Differentially Private Bilevel Optimization: Efficient Algorithms with Near-Optimal Rates

TL;DR

This paper develops efficient differentially private algorithms for bilevel optimization, providing nearly optimal risk bounds in convex settings and state-of-the-art rates for non-convex cases, addressing privacy concerns in hierarchical machine learning tasks.

Contribution

It introduces the first nearly tight bounds for differentially private bilevel optimization and develops new algorithms with optimal rates, including a novel log-concave sampling method.

Findings

Bounds are nearly tight and match single-level DP ERM rates.

Algorithms achieve state-of-the-art rates in non-convex bilevel optimization.

Sampling method under inexact evaluations may be of independent interest.

Abstract

Bilevel optimization, in which one optimization problem is nested inside another, underlies many machine learning applications with a hierarchical structure -- such as meta-learning and hyperparameter optimization. Such applications often involve sensitive training data, raising pressing concerns about individual privacy. Motivated by this, we study differentially private bilevel optimization. We first focus on settings where the outer-level objective is convex, and provide novel upper and lower bounds on the excess empirical risk for both pure and approximate differential privacy.
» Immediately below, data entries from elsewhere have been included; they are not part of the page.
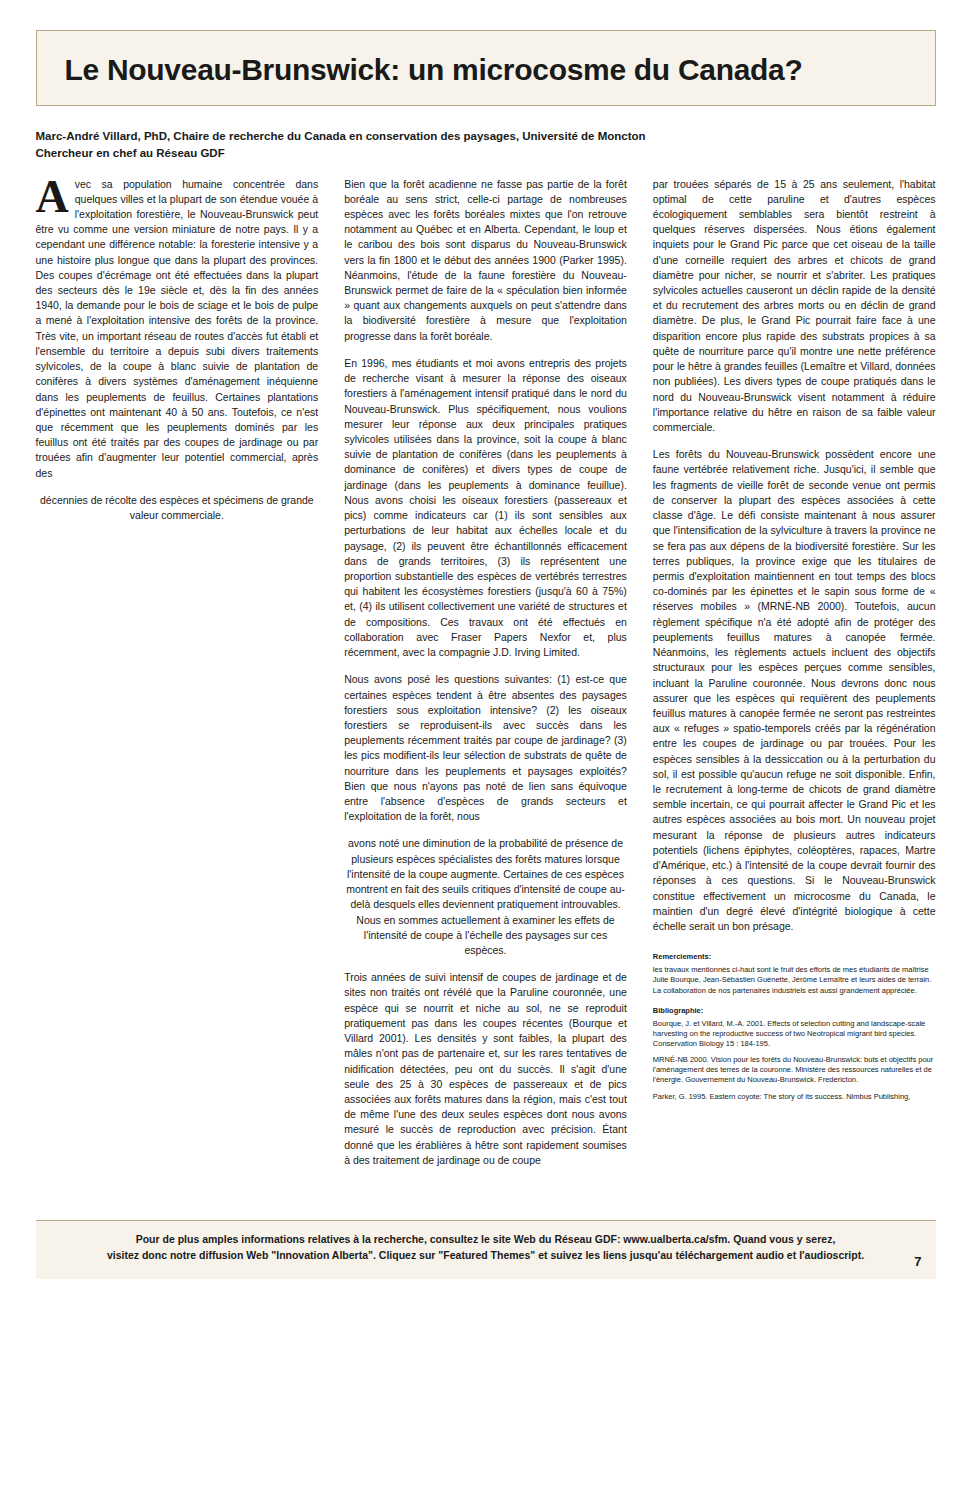Le Nouveau-Brunswick: un microcosme du Canada?
Marc-André Villard, PhD, Chaire de recherche du Canada en conservation des paysages, Université de Moncton
Chercheur en chef au Réseau GDF
Avec sa population humaine concentrée dans quelques villes et la plupart de son étendue vouée à l'exploitation forestière, le Nouveau-Brunswick peut être vu comme une version miniature de notre pays. Il y a cependant une différence notable: la foresterie intensive y a une histoire plus longue que dans la plupart des provinces. Des coupes d'écrémage ont été effectuées dans la plupart des secteurs dès le 19e siècle et, dès la fin des années 1940, la demande pour le bois de sciage et le bois de pulpe a mené à l'exploitation intensive des forêts de la province. Très vite, un important réseau de routes d'accès fut établi et l'ensemble du territoire a depuis subi divers traitements sylvicoles, de la coupe à blanc suivie de plantation de conifères à divers systèmes d'aménagement inéquienne dans les peuplements de feuillus. Certaines plantations d'épinettes ont maintenant 40 à 50 ans. Toutefois, ce n'est que récemment que les peuplements dominés par les feuillus ont été traités par des coupes de jardinage ou par trouées afin d'augmenter leur potentiel commercial, après des
décennies de récolte des espèces et spécimens de grande valeur commerciale.
Bien que la forêt acadienne ne fasse pas partie de la forêt boréale au sens strict, celle-ci partage de nombreuses espèces avec les forêts boréales mixtes que l'on retrouve notamment au Québec et en Alberta. Cependant, le loup et le caribou des bois sont disparus du Nouveau-Brunswick vers la fin 1800 et le début des années 1900 (Parker 1995). Néanmoins, l'étude de la faune forestière du Nouveau-Brunswick permet de faire de la « spéculation bien informée » quant aux changements auxquels on peut s'attendre dans la biodiversité forestière à mesure que l'exploitation progresse dans la forêt boréale.
En 1996, mes étudiants et moi avons entrepris des projets de recherche visant à mesurer la réponse des oiseaux forestiers à l'aménagement intensif pratiqué dans le nord du Nouveau-Brunswick. Plus spécifiquement, nous voulions mesurer leur réponse aux deux principales pratiques sylvicoles utilisées dans la province, soit la coupe à blanc suivie de plantation de conifères (dans les peuplements à dominance de conifères) et divers types de coupe de jardinage (dans les peuplements à dominance feuillue). Nous avons choisi les oiseaux forestiers (passereaux et pics) comme indicateurs car (1) ils sont sensibles aux perturbations de leur habitat aux échelles locale et du paysage, (2) ils peuvent être échantillonnés efficacement dans de grands territoires, (3) ils représentent une proportion substantielle des espèces de vertébrés terrestres qui habitent les écosystèmes forestiers (jusqu'à 60 à 75%) et, (4) ils utilisent collectivement une variété de structures et de compositions. Ces travaux ont été effectués en collaboration avec Fraser Papers Nexfor et, plus récemment, avec la compagnie J.D. Irving Limited.
Nous avons posé les questions suivantes: (1) est-ce que certaines espèces tendent à être absentes des paysages forestiers sous exploitation intensive? (2) les oiseaux forestiers se reproduisent-ils avec succès dans les peuplements récemment traités par coupe de jardinage? (3) les pics modifient-ils leur sélection de substrats de quête de nourriture dans les peuplements et paysages exploités? Bien que nous n'ayons pas noté de lien sans équivoque entre l'absence d'espèces de grands secteurs et l'exploitation de la forêt, nous
avons noté une diminution de la probabilité de présence de plusieurs espèces spécialistes des forêts matures lorsque l'intensité de la coupe augmente. Certaines de ces espèces montrent en fait des seuils critiques d'intensité de coupe au-delà desquels elles deviennent pratiquement introuvables. Nous en sommes actuellement à examiner les effets de l'intensité de coupe à l'échelle des paysages sur ces espèces.
Trois années de suivi intensif de coupes de jardinage et de sites non traités ont révélé que la Paruline couronnée, une espèce qui se nourrit et niche au sol, ne se reproduit pratiquement pas dans les coupes récentes (Bourque et Villard 2001). Les densités y sont faibles, la plupart des mâles n'ont pas de partenaire et, sur les rares tentatives de nidification détectées, peu ont du succès. Il s'agit d'une seule des 25 à 30 espèces de passereaux et de pics associées aux forêts matures dans la région, mais c'est tout de même l'une des deux seules espèces dont nous avons mesuré le succès de reproduction avec précision. Étant donné que les érablières à hêtre sont rapidement soumises à des traitement de jardinage ou de coupe
par trouées séparés de 15 à 25 ans seulement, l'habitat optimal de cette paruline et d'autres espèces écologiquement semblables sera bientôt restreint à quelques réserves dispersées. Nous étions également inquiets pour le Grand Pic parce que cet oiseau de la taille d'une corneille requiert des arbres et chicots de grand diamètre pour nicher, se nourrir et s'abriter. Les pratiques sylvicoles actuelles causeront un déclin rapide de la densité et du recrutement des arbres morts ou en déclin de grand diamètre. De plus, le Grand Pic pourrait faire face à une disparition encore plus rapide des substrats propices à sa quête de nourriture parce qu'il montre une nette préférence pour le hêtre à grandes feuilles (Lemaître et Villard, données non publiées). Les divers types de coupe pratiqués dans le nord du Nouveau-Brunswick visent notamment à réduire l'importance relative du hêtre en raison de sa faible valeur commerciale.
Les forêts du Nouveau-Brunswick possèdent encore une faune vertébrée relativement riche. Jusqu'ici, il semble que les fragments de vieille forêt de seconde venue ont permis de conserver la plupart des espèces associées à cette classe d'âge. Le défi consiste maintenant à nous assurer que l'intensification de la sylviculture à travers la province ne se fera pas aux dépens de la biodiversité forestière. Sur les terres publiques, la province exige que les titulaires de permis d'exploitation maintiennent en tout temps des blocs co-dominés par les épinettes et le sapin sous forme de « réserves mobiles » (MRNÉ-NB 2000). Toutefois, aucun règlement spécifique n'a été adopté afin de protéger des peuplements feuillus matures à canopée fermée. Néanmoins, les règlements actuels incluent des objectifs structuraux pour les espèces perçues comme sensibles, incluant la Paruline couronnée. Nous devrons donc nous assurer que les espèces qui requièrent des peuplements feuillus matures à canopée fermée ne seront pas restreintes aux « refuges » spatio-temporels créés par la régénération entre les coupes de jardinage ou par trouées. Pour les espèces sensibles à la dessiccation ou à la perturbation du sol, il est possible qu'aucun refuge ne soit disponible. Enfin, le recrutement à long-terme de chicots de grand diamètre semble incertain, ce qui pourrait affecter le Grand Pic et les autres espèces associées au bois mort. Un nouveau projet mesurant la réponse de plusieurs autres indicateurs potentiels (lichens épiphytes, coléoptères, rapaces, Martre d'Amérique, etc.) à l'intensité de la coupe devrait fournir des réponses à ces questions. Si le Nouveau-Brunswick constitue effectivement un microcosme du Canada, le maintien d'un degré élevé d'intégrité biologique à cette échelle serait un bon présage.
Remerciements:
les travaux mentionnés ci-haut sont le fruit des efforts de mes étudiants de maîtrise Julie Bourque, Jean-Sébastien Guénette, Jérôme Lemaître et leurs aides de terrain. La collaboration de nos partenaires industriels est aussi grandement appréciée.
Bibliographie:
Bourque, J. et Villard, M.-A. 2001. Effects of selection cutting and landscape-scale harvesting on the reproductive success of two Neotropical migrant bird species. Conservation Biology 15 : 184-195.
MRNÉ-NB 2000. Vision pour les forêts du Nouveau-Brunswick: buts et objectifs pour l'aménagement des terres de la couronne. Ministère des ressources naturelles et de l'énergie. Gouvernement du Nouveau-Brunswick. Fredericton.
Parker, G. 1995. Eastern coyote: The story of its success. Nimbus Publishing,
Pour de plus amples informations relatives à la recherche, consultez le site Web du Réseau GDF: www.ualberta.ca/sfm. Quand vous y serez,
visitez donc notre diffusion Web "Innovation Alberta". Cliquez sur "Featured Themes" et suivez les liens jusqu'au téléchargement audio et l'audioscript.
7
These bounds are nearly tight and essentially match the optimal rates for standard single-level differentially private ERM, up to additional terms that capture the intrinsic complexity of the nested bilevel structure. We also provide population loss bounds for bilevel stochastic optimization. The bounds are achieved in polynomial time via efficient implementations of the exponential and regularized exponential mechanisms. A key technical contribution is a new method and analysis of log-concave sampling under inexact function evaluations, which may be of independent interest. In the non-convex setting, we develop novel algorithms with state-of-the-art rates for privately finding approximate stationary points. Notably, our bounds do not depend on the dimension of the inner problem.